The remineralization of the outer half of the lesions by the fluoride gel as shown in Fig. 2 has long been established in previous studies55 and confirmed in more recent studies.12,56. This effect is not peculiar to products with high fluoride concentration as used in the present study; it was recently reported in an in situ study that investigated children’s toothpaste with 500 ppm fluoride.12 It was also reported in a previous study that higher fluoride concentrations did not produce any further significant increase in remineralization, rather surface zone remineralization were apparent in lesions subjected to the 250- and 500-ppm F solutions.55 Also an investigation of the effectiveness of varying doses (500, 1000, and 1500 ppm) of fluoride in remineralizing initial caries in primary teeth further confirmed this surface zone lamination.46 It is conceivable that the lamination effect would place a limit to the dose-dependent effect of fluoride effectiveness, and as such at a certain concentration the effect plateaus and further increase may not improve the effectiveness.57 Besides, this has the negative effect of preventing complete and fuller remineralization of the deeper zone of the lesions over time. In contrast, the more homogenous remineralization, distributed throughout the entire thickness of the subsurface lesion, induced by the HAP gel (Fig. 1) may indicate that increasing the dose of HAP or continued usage of the toothpaste may result to increased remineralization of the lesion, and ultimately lead to complete or fuller remineralization of the initial lesion.

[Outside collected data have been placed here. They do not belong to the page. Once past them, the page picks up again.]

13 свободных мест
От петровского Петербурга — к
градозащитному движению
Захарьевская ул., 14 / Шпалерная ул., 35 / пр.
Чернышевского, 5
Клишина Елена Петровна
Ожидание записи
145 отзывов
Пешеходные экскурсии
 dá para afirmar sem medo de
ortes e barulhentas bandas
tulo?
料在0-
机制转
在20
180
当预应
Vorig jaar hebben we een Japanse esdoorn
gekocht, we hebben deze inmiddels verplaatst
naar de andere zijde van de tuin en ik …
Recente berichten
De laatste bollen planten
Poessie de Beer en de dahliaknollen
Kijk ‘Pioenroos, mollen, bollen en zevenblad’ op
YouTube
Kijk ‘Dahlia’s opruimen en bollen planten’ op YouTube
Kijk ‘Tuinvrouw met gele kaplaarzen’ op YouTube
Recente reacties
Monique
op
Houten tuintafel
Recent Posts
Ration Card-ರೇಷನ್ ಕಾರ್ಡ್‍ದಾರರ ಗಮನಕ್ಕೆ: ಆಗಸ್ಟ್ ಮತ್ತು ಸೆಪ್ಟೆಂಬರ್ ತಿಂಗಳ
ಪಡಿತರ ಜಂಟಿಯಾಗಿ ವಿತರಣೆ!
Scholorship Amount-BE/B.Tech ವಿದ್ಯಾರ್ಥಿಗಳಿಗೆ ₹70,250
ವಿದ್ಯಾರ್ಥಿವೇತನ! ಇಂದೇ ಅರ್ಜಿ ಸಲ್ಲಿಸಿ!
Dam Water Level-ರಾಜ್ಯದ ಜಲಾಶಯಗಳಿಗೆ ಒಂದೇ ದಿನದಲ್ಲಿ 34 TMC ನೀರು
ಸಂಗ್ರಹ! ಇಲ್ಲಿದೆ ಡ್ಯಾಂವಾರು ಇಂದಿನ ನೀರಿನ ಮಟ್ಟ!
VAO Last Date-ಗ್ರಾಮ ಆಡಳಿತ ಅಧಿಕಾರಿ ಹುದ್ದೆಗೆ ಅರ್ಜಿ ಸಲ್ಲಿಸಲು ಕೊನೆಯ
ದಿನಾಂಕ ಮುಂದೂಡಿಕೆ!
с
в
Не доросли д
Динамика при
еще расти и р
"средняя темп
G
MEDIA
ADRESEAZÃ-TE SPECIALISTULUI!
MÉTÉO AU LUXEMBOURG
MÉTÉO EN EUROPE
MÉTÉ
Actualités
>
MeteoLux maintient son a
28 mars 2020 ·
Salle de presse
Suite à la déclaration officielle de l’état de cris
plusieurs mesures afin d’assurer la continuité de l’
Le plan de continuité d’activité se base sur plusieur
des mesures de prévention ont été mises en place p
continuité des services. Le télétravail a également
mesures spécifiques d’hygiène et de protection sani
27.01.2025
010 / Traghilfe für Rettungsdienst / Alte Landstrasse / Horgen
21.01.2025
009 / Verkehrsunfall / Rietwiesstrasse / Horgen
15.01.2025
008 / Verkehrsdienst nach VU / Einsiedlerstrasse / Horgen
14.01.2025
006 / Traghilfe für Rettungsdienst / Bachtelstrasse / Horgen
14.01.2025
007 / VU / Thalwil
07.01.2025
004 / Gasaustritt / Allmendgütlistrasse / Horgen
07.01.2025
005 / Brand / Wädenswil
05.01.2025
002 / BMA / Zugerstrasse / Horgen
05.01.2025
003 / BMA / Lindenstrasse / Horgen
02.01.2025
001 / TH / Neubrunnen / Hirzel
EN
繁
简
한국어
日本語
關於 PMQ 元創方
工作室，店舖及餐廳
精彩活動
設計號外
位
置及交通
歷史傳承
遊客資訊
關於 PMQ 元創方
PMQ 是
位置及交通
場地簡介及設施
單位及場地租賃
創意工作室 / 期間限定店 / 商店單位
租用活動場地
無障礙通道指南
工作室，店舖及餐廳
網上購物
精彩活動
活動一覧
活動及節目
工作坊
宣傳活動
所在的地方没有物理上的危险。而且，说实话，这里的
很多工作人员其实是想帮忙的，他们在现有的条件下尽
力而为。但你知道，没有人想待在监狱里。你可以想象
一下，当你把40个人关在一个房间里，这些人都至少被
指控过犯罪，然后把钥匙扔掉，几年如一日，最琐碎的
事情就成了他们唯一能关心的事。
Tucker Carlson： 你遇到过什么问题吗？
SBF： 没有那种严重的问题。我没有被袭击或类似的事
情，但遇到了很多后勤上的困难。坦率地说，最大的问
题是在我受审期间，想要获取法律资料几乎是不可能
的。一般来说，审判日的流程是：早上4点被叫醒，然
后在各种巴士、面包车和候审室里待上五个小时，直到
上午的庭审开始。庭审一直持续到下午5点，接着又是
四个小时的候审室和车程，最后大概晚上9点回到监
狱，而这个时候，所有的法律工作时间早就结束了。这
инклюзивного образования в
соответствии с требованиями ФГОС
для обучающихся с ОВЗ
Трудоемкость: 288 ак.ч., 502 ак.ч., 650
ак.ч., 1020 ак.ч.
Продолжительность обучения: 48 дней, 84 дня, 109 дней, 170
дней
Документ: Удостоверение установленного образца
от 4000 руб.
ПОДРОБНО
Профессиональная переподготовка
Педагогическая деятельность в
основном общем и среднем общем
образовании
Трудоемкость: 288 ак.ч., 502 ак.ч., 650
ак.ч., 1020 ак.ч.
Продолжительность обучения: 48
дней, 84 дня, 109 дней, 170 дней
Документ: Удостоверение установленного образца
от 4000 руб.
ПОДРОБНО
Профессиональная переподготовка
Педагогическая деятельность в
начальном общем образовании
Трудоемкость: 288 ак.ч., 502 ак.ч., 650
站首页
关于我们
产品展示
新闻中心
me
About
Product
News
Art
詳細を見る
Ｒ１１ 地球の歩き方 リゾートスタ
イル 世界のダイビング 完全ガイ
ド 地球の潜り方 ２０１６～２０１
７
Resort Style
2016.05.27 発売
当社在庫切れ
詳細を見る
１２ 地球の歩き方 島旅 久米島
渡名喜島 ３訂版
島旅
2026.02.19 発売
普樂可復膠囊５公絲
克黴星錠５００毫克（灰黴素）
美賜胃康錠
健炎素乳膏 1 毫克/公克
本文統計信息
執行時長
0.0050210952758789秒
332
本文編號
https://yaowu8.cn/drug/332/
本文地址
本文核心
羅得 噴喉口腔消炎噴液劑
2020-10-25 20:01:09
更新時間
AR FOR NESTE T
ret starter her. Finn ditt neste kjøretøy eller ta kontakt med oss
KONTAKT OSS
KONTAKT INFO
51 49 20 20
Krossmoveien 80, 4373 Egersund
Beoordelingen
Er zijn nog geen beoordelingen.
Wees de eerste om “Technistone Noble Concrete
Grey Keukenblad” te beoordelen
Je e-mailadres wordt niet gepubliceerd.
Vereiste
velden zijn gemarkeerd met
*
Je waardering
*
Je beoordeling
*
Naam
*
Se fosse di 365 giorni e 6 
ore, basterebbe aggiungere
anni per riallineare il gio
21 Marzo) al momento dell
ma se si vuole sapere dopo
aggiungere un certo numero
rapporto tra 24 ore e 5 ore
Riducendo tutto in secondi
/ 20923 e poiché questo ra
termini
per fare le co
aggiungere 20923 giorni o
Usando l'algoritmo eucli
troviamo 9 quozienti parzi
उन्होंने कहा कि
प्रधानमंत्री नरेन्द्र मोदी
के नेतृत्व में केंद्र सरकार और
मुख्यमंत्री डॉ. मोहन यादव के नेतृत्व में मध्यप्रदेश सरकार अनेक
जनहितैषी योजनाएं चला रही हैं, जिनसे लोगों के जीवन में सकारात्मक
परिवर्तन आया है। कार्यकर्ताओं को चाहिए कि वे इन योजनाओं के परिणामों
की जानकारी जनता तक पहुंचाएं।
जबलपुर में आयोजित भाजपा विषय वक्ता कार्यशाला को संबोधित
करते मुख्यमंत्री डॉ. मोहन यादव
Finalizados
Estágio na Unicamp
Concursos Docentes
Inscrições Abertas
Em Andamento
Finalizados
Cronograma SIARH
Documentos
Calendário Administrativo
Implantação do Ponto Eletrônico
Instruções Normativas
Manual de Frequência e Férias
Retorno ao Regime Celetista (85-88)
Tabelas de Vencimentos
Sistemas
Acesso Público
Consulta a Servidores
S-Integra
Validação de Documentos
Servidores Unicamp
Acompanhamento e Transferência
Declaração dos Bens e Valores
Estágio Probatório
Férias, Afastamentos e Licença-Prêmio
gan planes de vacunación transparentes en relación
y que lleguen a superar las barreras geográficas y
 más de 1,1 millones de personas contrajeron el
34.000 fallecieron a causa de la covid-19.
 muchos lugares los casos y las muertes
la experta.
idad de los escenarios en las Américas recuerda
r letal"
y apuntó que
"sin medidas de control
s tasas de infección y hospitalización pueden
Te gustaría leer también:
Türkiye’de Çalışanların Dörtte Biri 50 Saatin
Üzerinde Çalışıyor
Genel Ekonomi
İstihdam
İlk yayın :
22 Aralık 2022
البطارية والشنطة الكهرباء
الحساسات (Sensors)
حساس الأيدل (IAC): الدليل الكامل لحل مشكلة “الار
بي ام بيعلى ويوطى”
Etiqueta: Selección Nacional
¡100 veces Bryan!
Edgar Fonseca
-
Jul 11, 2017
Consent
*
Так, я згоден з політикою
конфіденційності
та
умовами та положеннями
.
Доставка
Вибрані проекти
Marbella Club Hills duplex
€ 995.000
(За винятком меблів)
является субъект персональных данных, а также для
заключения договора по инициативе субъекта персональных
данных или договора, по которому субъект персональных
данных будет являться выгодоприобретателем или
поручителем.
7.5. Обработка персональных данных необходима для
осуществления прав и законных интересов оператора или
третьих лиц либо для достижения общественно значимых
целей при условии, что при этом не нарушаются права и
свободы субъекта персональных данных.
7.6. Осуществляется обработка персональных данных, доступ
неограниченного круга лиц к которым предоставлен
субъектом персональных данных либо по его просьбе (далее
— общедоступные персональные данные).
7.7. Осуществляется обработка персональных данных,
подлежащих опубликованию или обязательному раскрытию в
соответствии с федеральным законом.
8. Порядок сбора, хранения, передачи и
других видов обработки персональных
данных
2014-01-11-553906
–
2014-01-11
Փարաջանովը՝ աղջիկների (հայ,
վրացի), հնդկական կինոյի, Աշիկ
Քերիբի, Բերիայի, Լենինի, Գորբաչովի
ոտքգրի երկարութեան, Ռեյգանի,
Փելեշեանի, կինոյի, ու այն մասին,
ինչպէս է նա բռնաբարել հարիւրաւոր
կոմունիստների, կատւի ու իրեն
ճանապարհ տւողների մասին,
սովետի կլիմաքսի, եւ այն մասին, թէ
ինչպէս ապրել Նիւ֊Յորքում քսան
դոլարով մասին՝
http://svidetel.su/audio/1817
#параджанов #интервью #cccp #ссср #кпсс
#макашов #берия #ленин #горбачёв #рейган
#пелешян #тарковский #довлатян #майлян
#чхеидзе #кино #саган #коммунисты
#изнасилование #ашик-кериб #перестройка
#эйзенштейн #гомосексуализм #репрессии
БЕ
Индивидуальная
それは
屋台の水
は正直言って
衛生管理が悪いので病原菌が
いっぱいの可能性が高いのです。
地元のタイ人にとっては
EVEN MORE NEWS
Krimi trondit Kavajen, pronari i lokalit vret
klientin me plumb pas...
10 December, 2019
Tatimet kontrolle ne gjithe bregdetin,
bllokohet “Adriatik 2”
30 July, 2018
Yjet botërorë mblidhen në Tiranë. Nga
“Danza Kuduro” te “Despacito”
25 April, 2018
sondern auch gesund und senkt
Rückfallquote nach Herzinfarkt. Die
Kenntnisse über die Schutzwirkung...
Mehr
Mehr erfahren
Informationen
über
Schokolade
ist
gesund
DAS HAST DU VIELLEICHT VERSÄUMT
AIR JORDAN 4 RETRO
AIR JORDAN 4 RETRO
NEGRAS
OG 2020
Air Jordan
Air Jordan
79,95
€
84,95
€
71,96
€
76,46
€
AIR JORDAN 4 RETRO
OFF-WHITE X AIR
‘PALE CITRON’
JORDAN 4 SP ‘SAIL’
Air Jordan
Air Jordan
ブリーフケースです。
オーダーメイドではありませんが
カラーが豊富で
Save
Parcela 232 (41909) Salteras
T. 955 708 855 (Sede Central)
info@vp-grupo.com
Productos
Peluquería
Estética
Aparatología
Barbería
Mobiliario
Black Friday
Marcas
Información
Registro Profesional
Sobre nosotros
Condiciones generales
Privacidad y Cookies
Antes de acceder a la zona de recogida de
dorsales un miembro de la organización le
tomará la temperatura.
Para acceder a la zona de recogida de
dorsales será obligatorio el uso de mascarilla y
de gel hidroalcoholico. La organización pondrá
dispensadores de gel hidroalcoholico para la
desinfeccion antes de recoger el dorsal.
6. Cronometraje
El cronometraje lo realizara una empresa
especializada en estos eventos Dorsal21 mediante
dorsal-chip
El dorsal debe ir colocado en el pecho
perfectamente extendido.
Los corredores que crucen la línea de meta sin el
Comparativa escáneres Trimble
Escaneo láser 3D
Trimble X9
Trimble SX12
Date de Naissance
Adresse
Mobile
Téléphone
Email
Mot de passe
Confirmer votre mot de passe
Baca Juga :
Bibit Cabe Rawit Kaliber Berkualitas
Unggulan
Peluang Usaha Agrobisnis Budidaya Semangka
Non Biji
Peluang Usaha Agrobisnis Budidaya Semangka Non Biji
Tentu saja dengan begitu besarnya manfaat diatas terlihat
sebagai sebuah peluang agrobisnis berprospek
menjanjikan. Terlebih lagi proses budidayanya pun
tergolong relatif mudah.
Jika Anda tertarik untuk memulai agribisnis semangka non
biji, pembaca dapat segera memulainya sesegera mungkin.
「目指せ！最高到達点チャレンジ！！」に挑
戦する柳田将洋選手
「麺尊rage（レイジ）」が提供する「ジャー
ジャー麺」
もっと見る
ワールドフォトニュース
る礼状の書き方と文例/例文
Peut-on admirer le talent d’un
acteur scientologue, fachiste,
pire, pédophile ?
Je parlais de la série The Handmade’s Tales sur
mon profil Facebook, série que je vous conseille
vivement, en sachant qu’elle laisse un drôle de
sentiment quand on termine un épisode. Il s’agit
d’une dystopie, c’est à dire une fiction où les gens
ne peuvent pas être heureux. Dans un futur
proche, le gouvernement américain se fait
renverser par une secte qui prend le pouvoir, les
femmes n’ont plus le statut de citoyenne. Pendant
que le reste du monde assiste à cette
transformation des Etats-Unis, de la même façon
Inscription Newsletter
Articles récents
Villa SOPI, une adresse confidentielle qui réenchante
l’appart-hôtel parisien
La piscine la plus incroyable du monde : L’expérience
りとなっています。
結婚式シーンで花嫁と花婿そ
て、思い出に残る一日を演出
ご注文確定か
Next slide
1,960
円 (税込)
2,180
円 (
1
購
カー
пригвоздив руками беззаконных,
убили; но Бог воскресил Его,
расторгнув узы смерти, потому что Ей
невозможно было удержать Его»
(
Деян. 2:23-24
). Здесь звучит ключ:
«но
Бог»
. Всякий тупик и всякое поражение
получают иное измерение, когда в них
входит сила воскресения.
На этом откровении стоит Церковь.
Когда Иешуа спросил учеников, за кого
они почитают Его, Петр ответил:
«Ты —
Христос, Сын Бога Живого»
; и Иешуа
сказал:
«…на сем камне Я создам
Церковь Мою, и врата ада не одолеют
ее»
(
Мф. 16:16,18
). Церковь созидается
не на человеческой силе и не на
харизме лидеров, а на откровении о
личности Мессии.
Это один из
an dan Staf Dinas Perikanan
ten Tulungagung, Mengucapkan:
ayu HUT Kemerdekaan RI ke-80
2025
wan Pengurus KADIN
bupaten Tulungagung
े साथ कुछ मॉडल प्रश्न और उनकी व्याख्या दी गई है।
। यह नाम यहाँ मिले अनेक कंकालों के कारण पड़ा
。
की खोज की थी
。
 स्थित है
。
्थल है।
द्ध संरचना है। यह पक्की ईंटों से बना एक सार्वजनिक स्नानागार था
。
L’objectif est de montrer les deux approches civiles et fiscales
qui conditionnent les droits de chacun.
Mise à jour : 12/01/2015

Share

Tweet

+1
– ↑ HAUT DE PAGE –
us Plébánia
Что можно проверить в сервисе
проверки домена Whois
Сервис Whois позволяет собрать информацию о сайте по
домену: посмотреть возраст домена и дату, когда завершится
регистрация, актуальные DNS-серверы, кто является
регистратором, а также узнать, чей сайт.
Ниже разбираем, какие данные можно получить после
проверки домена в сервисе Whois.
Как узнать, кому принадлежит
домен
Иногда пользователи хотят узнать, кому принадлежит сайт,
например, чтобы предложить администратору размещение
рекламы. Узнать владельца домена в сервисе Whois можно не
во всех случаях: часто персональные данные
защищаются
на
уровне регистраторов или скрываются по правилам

It is worth mentioning that a main limitation of the study is the fact that the pH cycling models, though mirror clinical conditions, lacks the biological processes within the oral cavity, particularly within the dental plaque milieu, which influences the remineralization potential of the oral care products. Furthermore, demineralization process used in pH cycling is more aggressive at each occasion than the acid attacks the tooth is exposed in the oral cavity. Therefore, future research should focus on clinical trials to further establish the effectiveness of HAP-based oral care gel for caries remineralization and prevention.

Conclusions

  • The present study confirmed that a fluoride-free oral care gel with 15% hydroxyapatite is as effective in remineralizing initial caries lesions as a highly concentrated fluoride oral care gel with 12,500 ppm F, and neither gel is inferior to the other with respect to remineralizing initial caries lesions.

  • Both gels were significantly more effective in remineralizing initial caries lesions than artificial saliva alone.